The 9.7in 2017 featured an A9 processor, which was a year and a half old when the device first launched and is now looking quite long in the tooth. We’d hope that for the 2018 update Apple could stretch to an A10 Fusion (or A10X, as in 2017’s Pro models), but any variant on the A11 Bionic that appeared in the iPhone 8 and X seems like a long shot.

After topping out at 128GB of storage in 2017, the 9.7in may get a 256GB option this time around (for comparison, the Pros go up to 512GB); we’d expect 128GB to be more than enough room for those in the market for devices at this level, but the side effect would be to bring up the entry-level configuration to 64GB.

Finally, the front-facing camera currently feels distinctly underpowered at 1.2Mp: the Pro models have 7Mp selfie cameras, as do all iPhones from the 7 onwards. This could get a bump to 5Mp, and we’d be pleased if it did.

However, if the pricing rumours (below) are to be believed, Apple may keep the specs almost the same as the 2017 model, and focus instead on getting it out at the lowest possible cost.

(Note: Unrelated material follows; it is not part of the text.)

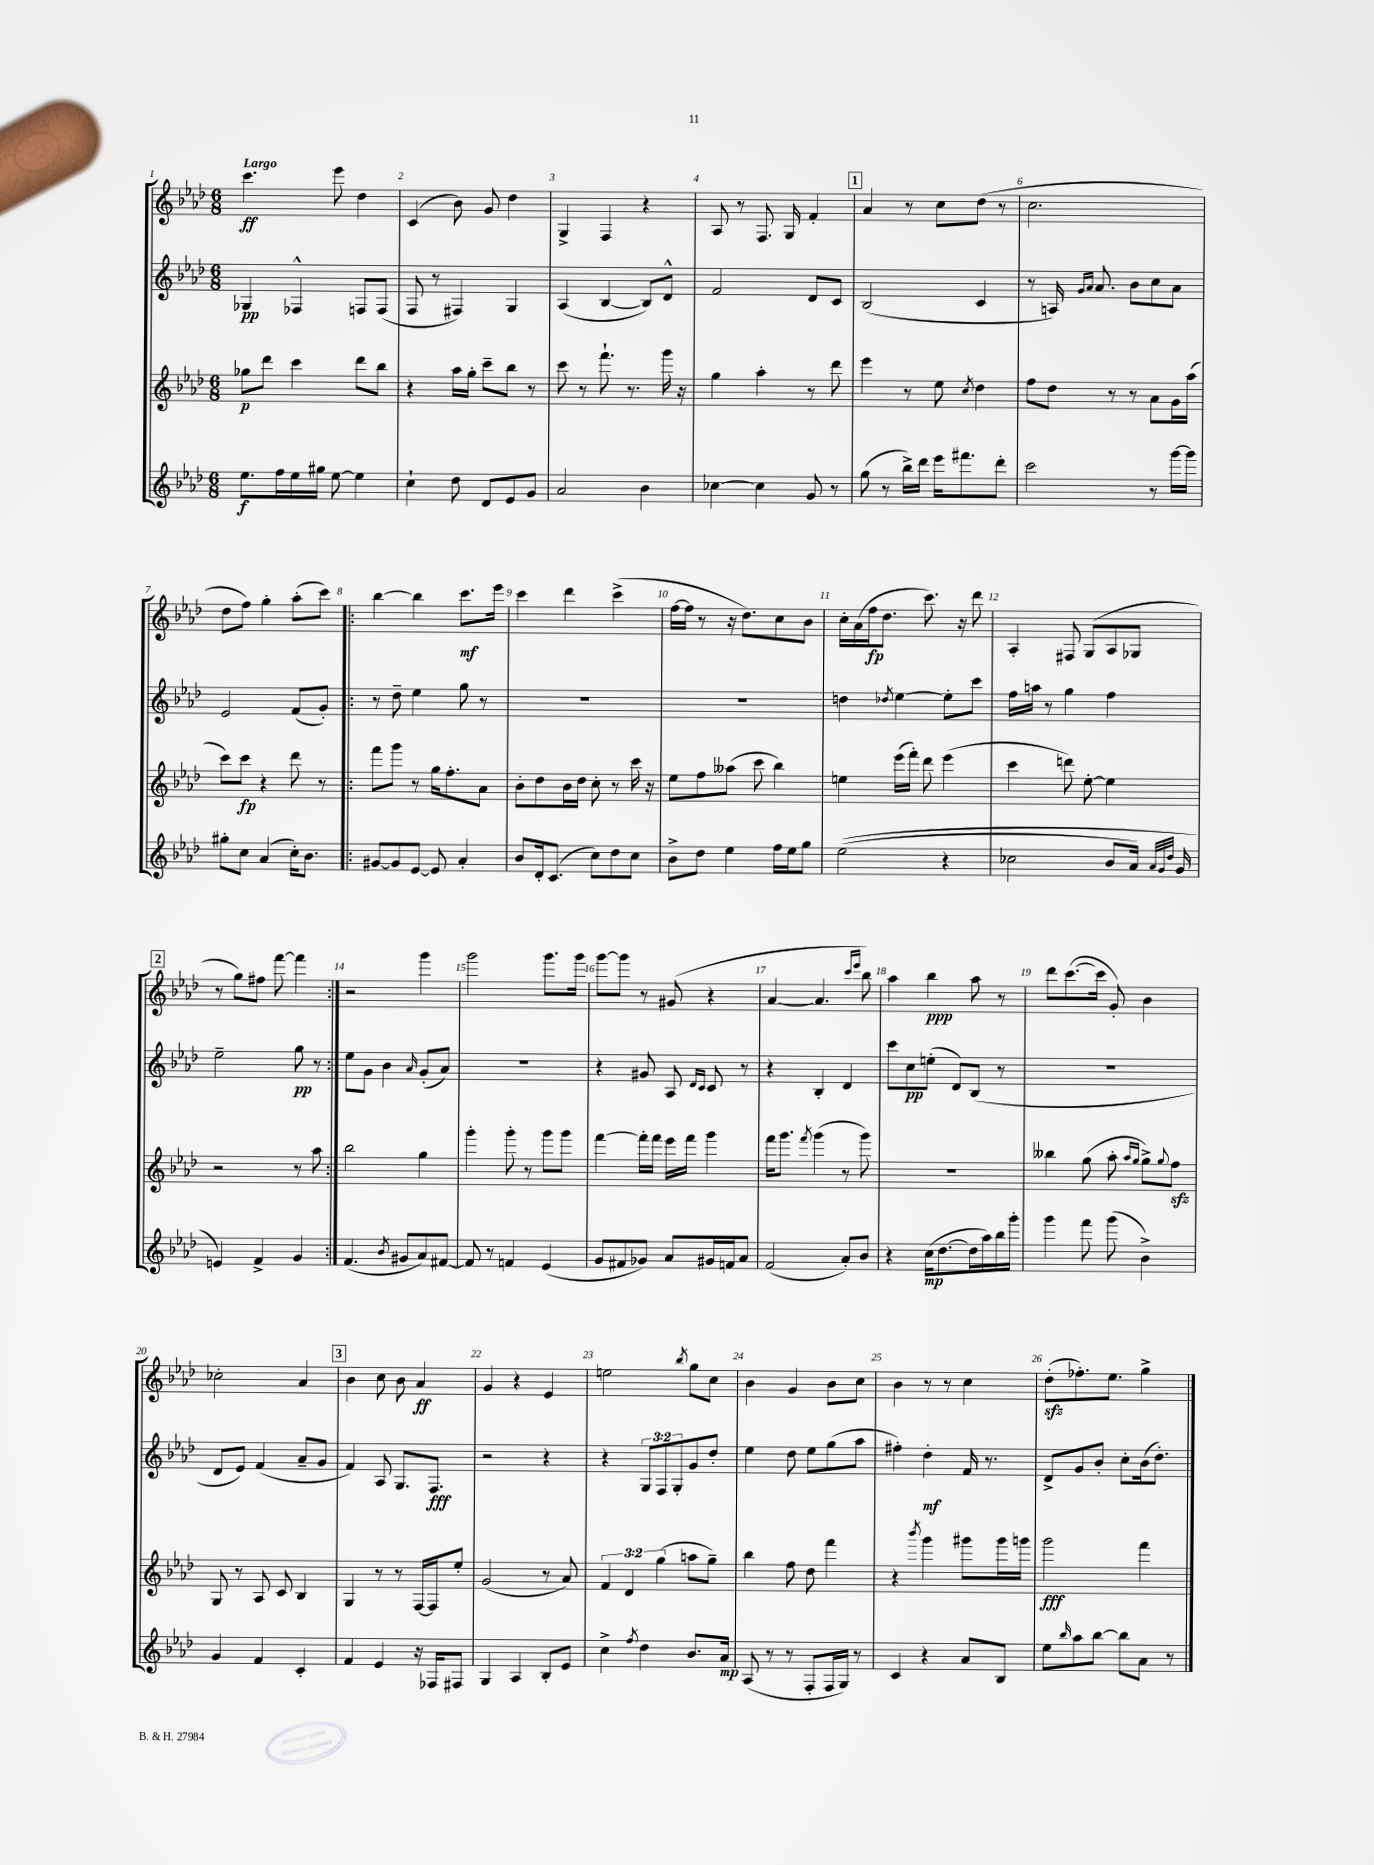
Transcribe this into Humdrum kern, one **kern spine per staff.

iPad 9.7in (2018) release date, price & specs rumours

iPad 9.7in (2018) release date, price & specs rumours

Price

The 9.7in iPad’s raison d’être is its bargain price tag, and all of the above speculation – particularly our ambitious plans to revamp its innards – will be weighed against Apple’s ability to deliver on price once again.

Here’s what the 2017 model costs:

  • iPad 9.7in (Wi-Fi, 32GB): £339/US$329
  • iPad 9.7in (Wi-Fi, 128GB): £429/US$429
  • iPad 9.7in (cellular, 32GB): £469/US$459
  • iPad 9.7in (cellular, 128GB): £559/US$559

Ordinarily we would expect roughly the same pricing for the 2018 model, but word is that Apple is going even lower in 2018. Digitimes’ report points to an entry point of US$259 (probably about the same in pounds), and that the device will be aimed at industrial use and other price-sensitive markets.